Location
- Noguchie Link Legon Greater Accra Region Ghana 05°38′34″N 00°11′17″W﻿ / ﻿5.64278°N 0.18806°W

Information
- Former names: The Demonstration School University Primary School
- Motto: Honesty, Integrity, Diligence
- Established: 1955; 71 years ago
- Locale: University of Ghana Legon campus
- Headmaster: Eric Sifa
- Staff: 96
- Teaching staff: 71
- Gender: Coeducational
- Age: 3 to 14
- Enrollment: 2,221 (2020)
- Campus type: suburban
- Song: Lord Thy Word Abideth
- Sports: Football, Athletics
- Communities served: University of Ghana
- Website: ubsma.ug.edu.gh

= University of Ghana Primary School Legon =

The University of Ghana Primary School, now called the University Basic School, is a primary school located on the campus of the University of Ghana in Legon, Greater Accra Region, Ghana. It was established at a temporary location in Achimota in 1955 to educate the children of university faculty and staff.

**Exercise 1:** Could you write out the entries word for word, from the line containing "############################# More Formats" up to and including the last line of the entries?

**Provided material:**
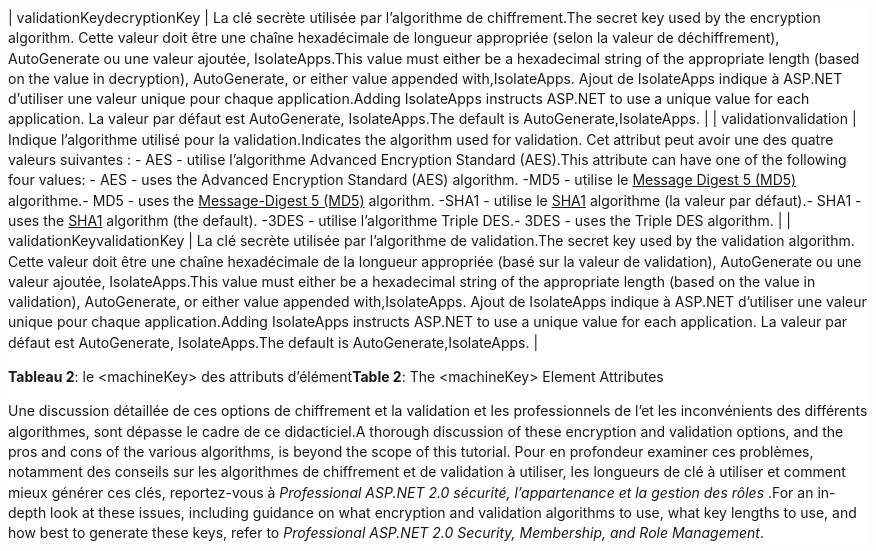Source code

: | <span data-ttu-id="dc9d4-318">validationKey</span><span class="sxs-lookup"><span data-stu-id="dc9d4-318">decryptionKey</span></span> | <span data-ttu-id="dc9d4-319">La clé secrète utilisée par l’algorithme de chiffrement.</span><span class="sxs-lookup"><span data-stu-id="dc9d4-319">The secret key used by the encryption algorithm.</span></span> <span data-ttu-id="dc9d4-320">Cette valeur doit être une chaîne hexadécimale de longueur appropriée (selon la valeur de déchiffrement), AutoGenerate ou une valeur ajoutée, IsolateApps.</span><span class="sxs-lookup"><span data-stu-id="dc9d4-320">This value must either be a hexadecimal string of the appropriate length (based on the value in decryption), AutoGenerate, or either value appended with,IsolateApps.</span></span> <span data-ttu-id="dc9d4-321">Ajout de IsolateApps indique à ASP.NET d’utiliser une valeur unique pour chaque application.</span><span class="sxs-lookup"><span data-stu-id="dc9d4-321">Adding IsolateApps instructs ASP.NET to use a unique value for each application.</span></span> <span data-ttu-id="dc9d4-322">La valeur par défaut est AutoGenerate, IsolateApps.</span><span class="sxs-lookup"><span data-stu-id="dc9d4-322">The default is AutoGenerate,IsolateApps.</span></span> |
| <span data-ttu-id="dc9d4-323">validation</span><span class="sxs-lookup"><span data-stu-id="dc9d4-323">validation</span></span> | <span data-ttu-id="dc9d4-324">Indique l’algorithme utilisé pour la validation.</span><span class="sxs-lookup"><span data-stu-id="dc9d4-324">Indicates the algorithm used for validation.</span></span> <span data-ttu-id="dc9d4-325">Cet attribut peut avoir une des quatre valeurs suivantes : - AES - utilise l’algorithme Advanced Encryption Standard (AES).</span><span class="sxs-lookup"><span data-stu-id="dc9d4-325">This attribute can have one of the following four values: - AES - uses the Advanced Encryption Standard (AES) algorithm.</span></span> <span data-ttu-id="dc9d4-326">-MD5 - utilise le [Message Digest 5 (MD5)](http://en.wikipedia.org/wiki/MD5) algorithme.</span><span class="sxs-lookup"><span data-stu-id="dc9d4-326">- MD5 - uses the [Message-Digest 5 (MD5)](http://en.wikipedia.org/wiki/MD5) algorithm.</span></span> <span data-ttu-id="dc9d4-327">-SHA1 - utilise le [SHA1](http://en.wikipedia.org/wiki/Sha1) algorithme (la valeur par défaut).</span><span class="sxs-lookup"><span data-stu-id="dc9d4-327">- SHA1 - uses the [SHA1](http://en.wikipedia.org/wiki/Sha1) algorithm (the default).</span></span> <span data-ttu-id="dc9d4-328">-3DES - utilise l’algorithme Triple DES.</span><span class="sxs-lookup"><span data-stu-id="dc9d4-328">- 3DES - uses the Triple DES algorithm.</span></span> |
| <span data-ttu-id="dc9d4-329">validationKey</span><span class="sxs-lookup"><span data-stu-id="dc9d4-329">validationKey</span></span> | <span data-ttu-id="dc9d4-330">La clé secrète utilisée par l’algorithme de validation.</span><span class="sxs-lookup"><span data-stu-id="dc9d4-330">The secret key used by the validation algorithm.</span></span> <span data-ttu-id="dc9d4-331">Cette valeur doit être une chaîne hexadécimale de la longueur appropriée (basé sur la valeur de validation), AutoGenerate ou une valeur ajoutée, IsolateApps.</span><span class="sxs-lookup"><span data-stu-id="dc9d4-331">This value must either be a hexadecimal string of the appropriate length (based on the value in validation), AutoGenerate, or either value appended with,IsolateApps.</span></span> <span data-ttu-id="dc9d4-332">Ajout de IsolateApps indique à ASP.NET d’utiliser une valeur unique pour chaque application.</span><span class="sxs-lookup"><span data-stu-id="dc9d4-332">Adding IsolateApps instructs ASP.NET to use a unique value for each application.</span></span> <span data-ttu-id="dc9d4-333">La valeur par défaut est AutoGenerate, IsolateApps.</span><span class="sxs-lookup"><span data-stu-id="dc9d4-333">The default is AutoGenerate,IsolateApps.</span></span> |

<span data-ttu-id="dc9d4-334">**Tableau 2**: le &lt;machineKey&gt; des attributs d’élément</span><span class="sxs-lookup"><span data-stu-id="dc9d4-334">**Table 2**: The &lt;machineKey&gt; Element Attributes</span></span>

<span data-ttu-id="dc9d4-335">Une discussion détaillée de ces options de chiffrement et la validation et les professionnels de l’et les inconvénients des différents algorithmes, sont dépasse le cadre de ce didacticiel.</span><span class="sxs-lookup"><span data-stu-id="dc9d4-335">A thorough discussion of these encryption and validation options, and the pros and cons of the various algorithms, is beyond the scope of this tutorial.</span></span> <span data-ttu-id="dc9d4-336">Pour en profondeur examiner ces problèmes, notamment des conseils sur les algorithmes de chiffrement et de validation à utiliser, les longueurs de clé à utiliser et comment mieux générer ces clés, reportez-vous à *Professional ASP.NET 2.0 sécurité, l’appartenance et la gestion des rôles* .</span><span class="sxs-lookup"><span data-stu-id="dc9d4-336">For an in-depth look at these issues, including guidance on what encryption and validation algorithms to use, what key lengths to use, and how best to generate these keys, refer to *Professional ASP.NET 2.0 Security, Membership, and Role Management*.</span></span>
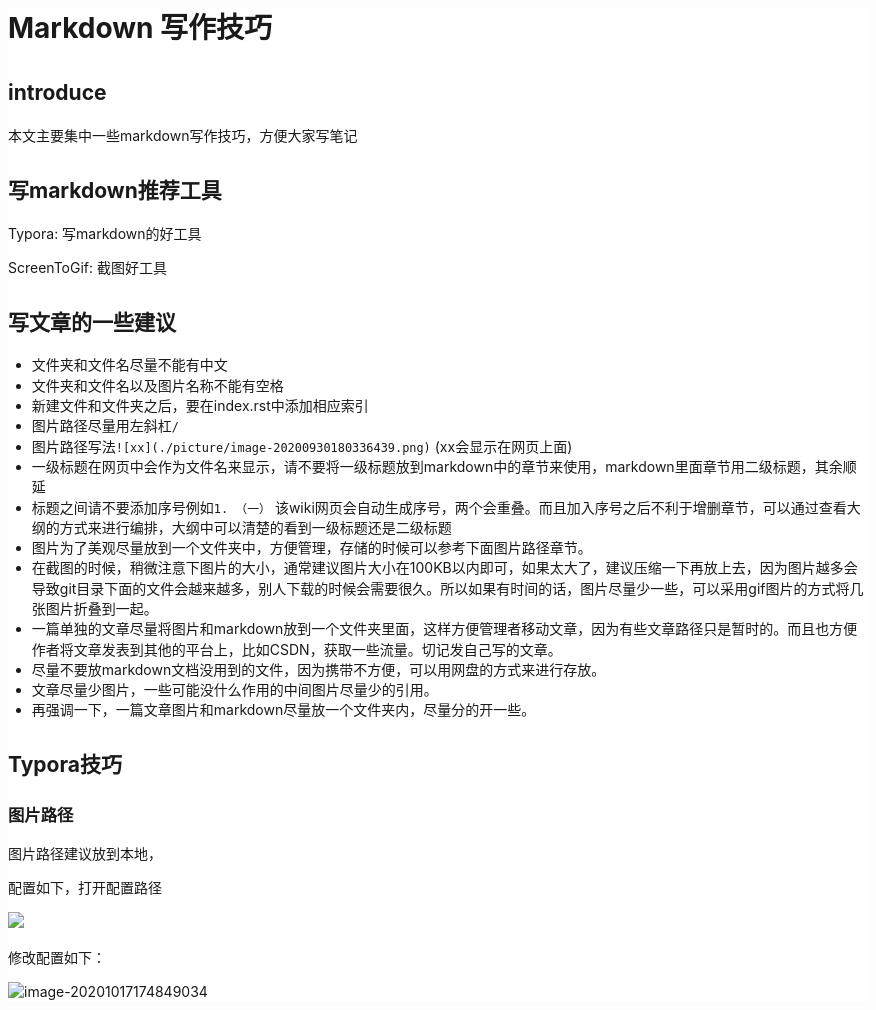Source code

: # Markdown 写作技巧

## introduce

本文主要集中一些markdown写作技巧，方便大家写笔记

## 写markdown推荐工具

Typora: 写markdown的好工具

ScreenToGif: 截图好工具

## 写文章的一些建议

- 文件夹和文件名尽量不能有中文
- 文件夹和文件名以及图片名称不能有空格
- 新建文件和文件夹之后，要在index.rst中添加相应索引
- 图片路径尽量用左斜杠`/`
- 图片路径写法`![xx](./picture/image-20200930180336439.png)`  (xx会显示在网页上面)
- 一级标题在网页中会作为文件名来显示，请不要将一级标题放到markdown中的章节来使用，markdown里面章节用二级标题，其余顺延
- 标题之间请不要添加序号例如`1. （一）` 该wiki网页会自动生成序号，两个会重叠。而且加入序号之后不利于增删章节，可以通过查看大纲的方式来进行编排，大纲中可以清楚的看到一级标题还是二级标题
- 图片为了美观尽量放到一个文件夹中，方便管理，存储的时候可以参考下面图片路径章节。
- 在截图的时候，稍微注意下图片的大小，通常建议图片大小在100KB以内即可，如果太大了，建议压缩一下再放上去，因为图片越多会导致git目录下面的文件会越来越多，别人下载的时候会需要很久。所以如果有时间的话，图片尽量少一些，可以采用gif图片的方式将几张图片折叠到一起。
- 一篇单独的文章尽量将图片和markdown放到一个文件夹里面，这样方便管理者移动文章，因为有些文章路径只是暂时的。而且也方便作者将文章发表到其他的平台上，比如CSDN，获取一些流量。切记发自己写的文章。
- 尽量不要放markdown文档没用到的文件，因为携带不方便，可以用网盘的方式来进行存放。
- 文章尽量少图片，一些可能没什么作用的中间图片尽量少的引用。
- 再强调一下，一篇文章图片和markdown尽量放一个文件夹内，尽量分的开一些。











## Typora技巧

### 图片路径

图片路径建议放到本地，

配置如下，打开配置路径

![](images/image-20201017174804893.png)

修改配置如下：

![image-20201017174849034](images/image-20201017174849034.png)
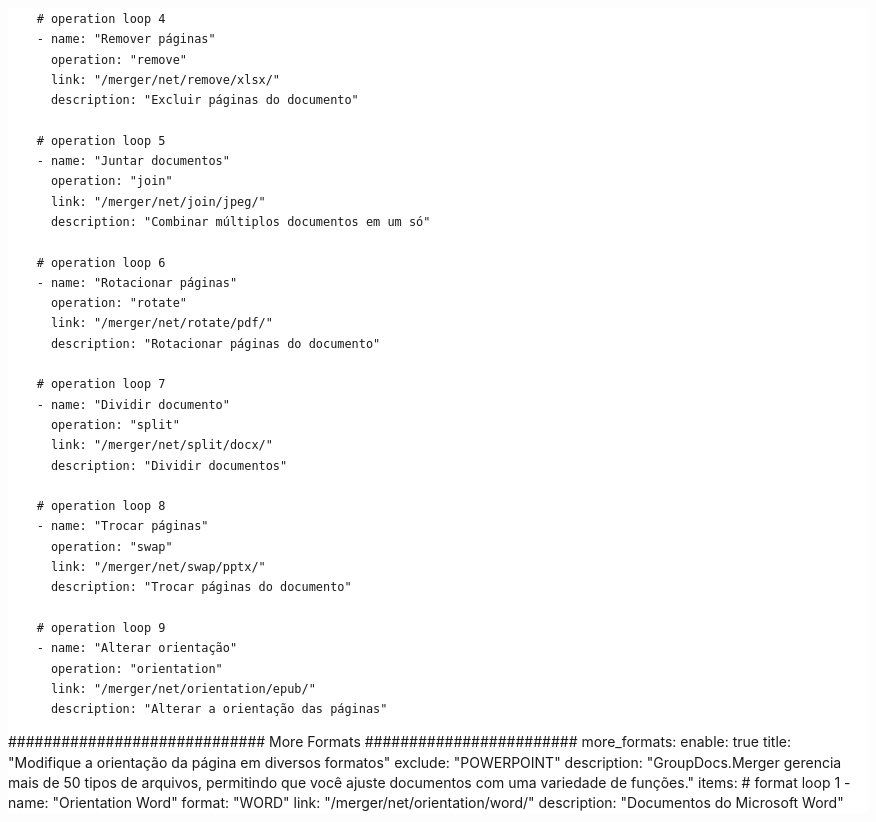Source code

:         # operation loop 4
        - name: "Remover páginas"
          operation: "remove"
          link: "/merger/net/remove/xlsx/"
          description: "Excluir páginas do documento"

        # operation loop 5
        - name: "Juntar documentos"
          operation: "join"
          link: "/merger/net/join/jpeg/"
          description: "Combinar múltiplos documentos em um só"

        # operation loop 6
        - name: "Rotacionar páginas"
          operation: "rotate"
          link: "/merger/net/rotate/pdf/"
          description: "Rotacionar páginas do documento"

        # operation loop 7
        - name: "Dividir documento"
          operation: "split"
          link: "/merger/net/split/docx/"
          description: "Dividir documentos"

        # operation loop 8
        - name: "Trocar páginas"
          operation: "swap"
          link: "/merger/net/swap/pptx/"
          description: "Trocar páginas do documento"

        # operation loop 9
        - name: "Alterar orientação"
          operation: "orientation"
          link: "/merger/net/orientation/epub/"
          description: "Alterar a orientação das páginas"
          
        
          
############################# More Formats ########################
more_formats:
    enable: true
    title: "Modifique a orientação da página em diversos formatos"
    exclude: "POWERPOINT"
    description: "GroupDocs.Merger gerencia mais de 50 tipos de arquivos, permitindo que você ajuste documentos com uma variedade de funções."
    items: 
        # format loop 1
        - name: "Orientation Word"
          format: "WORD"
          link: "/merger/net/orientation/word/"
          description: "Documentos do Microsoft Word"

**Exercise 2:** Pull out the passage of the school article that runs from "The University of Ghana Primary" up to and including "faculty and staff.", keeping it word for word.

**Task output 1:**
############################# More Formats ########################
more_formats:
    enable: true
    title: "Modifique a orientação da página em diversos formatos"
    exclude: "POWERPOINT"
    description: "GroupDocs.Merger gerencia mais de 50 tipos de arquivos, permitindo que você ajuste documentos com uma variedade de funções."
    items: 
        # format loop 1
        - name: "Orientation Word"
          format: "WORD"
          link: "/merger/net/orientation/word/"
          description: "Documentos do Microsoft Word"

**Task output 2:**
The University of Ghana Primary School, now called the University Basic School, is a primary school located on the campus of the University of Ghana in Legon, Greater Accra Region, Ghana. It was established at a temporary location in Achimota in 1955 to educate the children of university faculty and staff.